Edward DiPrete of Rhode Island was indicted in 2000 and convicted along with his son (more family values!) for taking bribes and did a year behind bars.

In 1990, West Virginia Gov. Arch Moore Jr. was about to be tried for extortion, mail fraud , tax fraud and obstruction of justice when he copped a plea and got off with fewer than six years in prison.

There were chief executives from North Carolina, South Dakota, Arizona, Alabama, Arkansas, Oklahoma, Missouri and Ohio who were convicted of various and sundry misdeeds but managed to avoid doing time.

We in New Hampshire have been saved the ignominy of seeing any governor off to the Big House or even threatened with it. Which isn’t to say that back in the very bad old days ethical standards may have been just a wee bit lax. But still. Let’s hear it for the Granite State!

Then there are scores more governors across the land who regularly may stay within the limits of the law but who sure behave badly. New York’s Eliot Spitzer, that crusading former prosecutor and patron of prostitutes, anyone? Or Spitzer’s successor, David Paterson, who was accused of witness tampering and soliciting World Series tickets from the Yankees.

South Carolina’s Mark Sanford, of course, made sure he will forever be a footnote in political trivia quizzes when he memorably claimed to be “hiking the Appalachian Trail” when in truth he was dallying with his Argentinian mistress.

And California’s larger than life blowhard Arnold Schwarzenegger put an end to his political career as well as his marriage when he admitted to fathering a child with his family’s maid.

New Jersey has had a few charmers. First there was Jim McGreevey, whose heterosexual marriage exploded when it fake designer bags came out he’d appointed his completely unqualified boyfriend as high quality designer replica handbags wholesale state homeland security adviser.

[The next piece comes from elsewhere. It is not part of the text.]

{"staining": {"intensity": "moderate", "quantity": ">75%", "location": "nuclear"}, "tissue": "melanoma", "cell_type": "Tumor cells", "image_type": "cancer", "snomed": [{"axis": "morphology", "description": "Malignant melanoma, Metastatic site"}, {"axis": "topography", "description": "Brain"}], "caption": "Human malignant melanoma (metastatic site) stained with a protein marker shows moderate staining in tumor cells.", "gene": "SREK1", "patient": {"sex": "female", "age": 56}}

He then pronounced himself “a gay American Fake Louis Vuitton Replica Bags ,” but neither the gay nor the straight community seemed much in a mood to celebrate him.

And now, of course, the Garden State has Chris Christie, whose rudeness has been celebrated as a virtue. YouTube has regularly featured clips of Christie supplied by his own staff where he delights in telling constituents where to get off. It helped propel the portly governor into the front ranks of 2016 GOP presidential candidates.

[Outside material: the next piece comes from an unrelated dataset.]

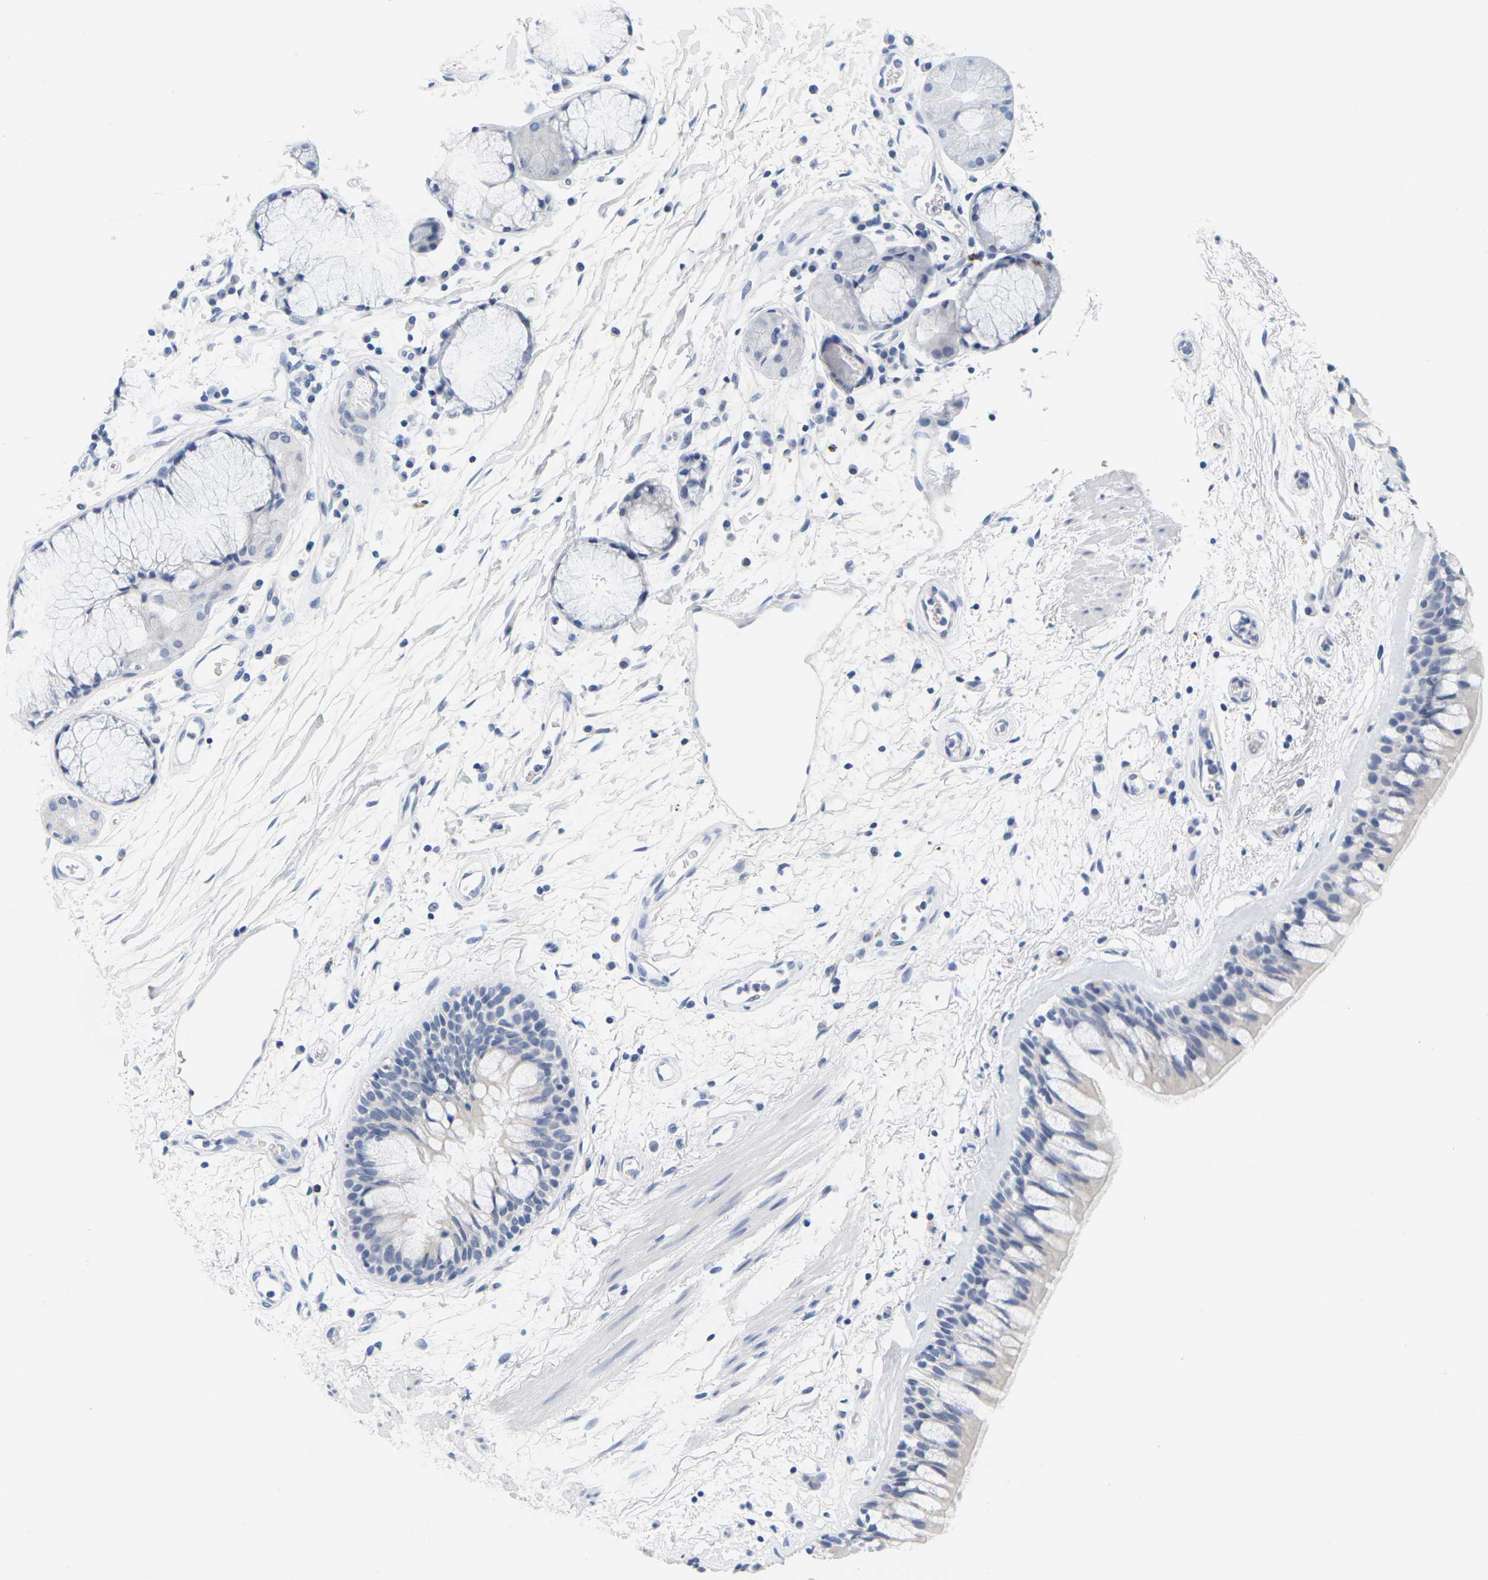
{"staining": {"intensity": "negative", "quantity": "none", "location": "none"}, "tissue": "bronchus", "cell_type": "Respiratory epithelial cells", "image_type": "normal", "snomed": [{"axis": "morphology", "description": "Normal tissue, NOS"}, {"axis": "morphology", "description": "Adenocarcinoma, NOS"}, {"axis": "topography", "description": "Bronchus"}, {"axis": "topography", "description": "Lung"}], "caption": "A high-resolution histopathology image shows IHC staining of unremarkable bronchus, which shows no significant staining in respiratory epithelial cells. The staining is performed using DAB (3,3'-diaminobenzidine) brown chromogen with nuclei counter-stained in using hematoxylin.", "gene": "HLA", "patient": {"sex": "female", "age": 54}}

Now, to Christie’s great discomfort, folks including not just prying reporters but subpoena wielding investigators and prosecutors are wondering just what motivated some of the governor’s closest aides to engineer four days of massive traffic jams for people trying to cross the George Washington Bridge, dubbed the busiest such span in the world.

And now there’s the question of just what Christie’s lieutenant governor might have threatened the mayor of Hoboken with. And the question of when rudeness becomes something much worse.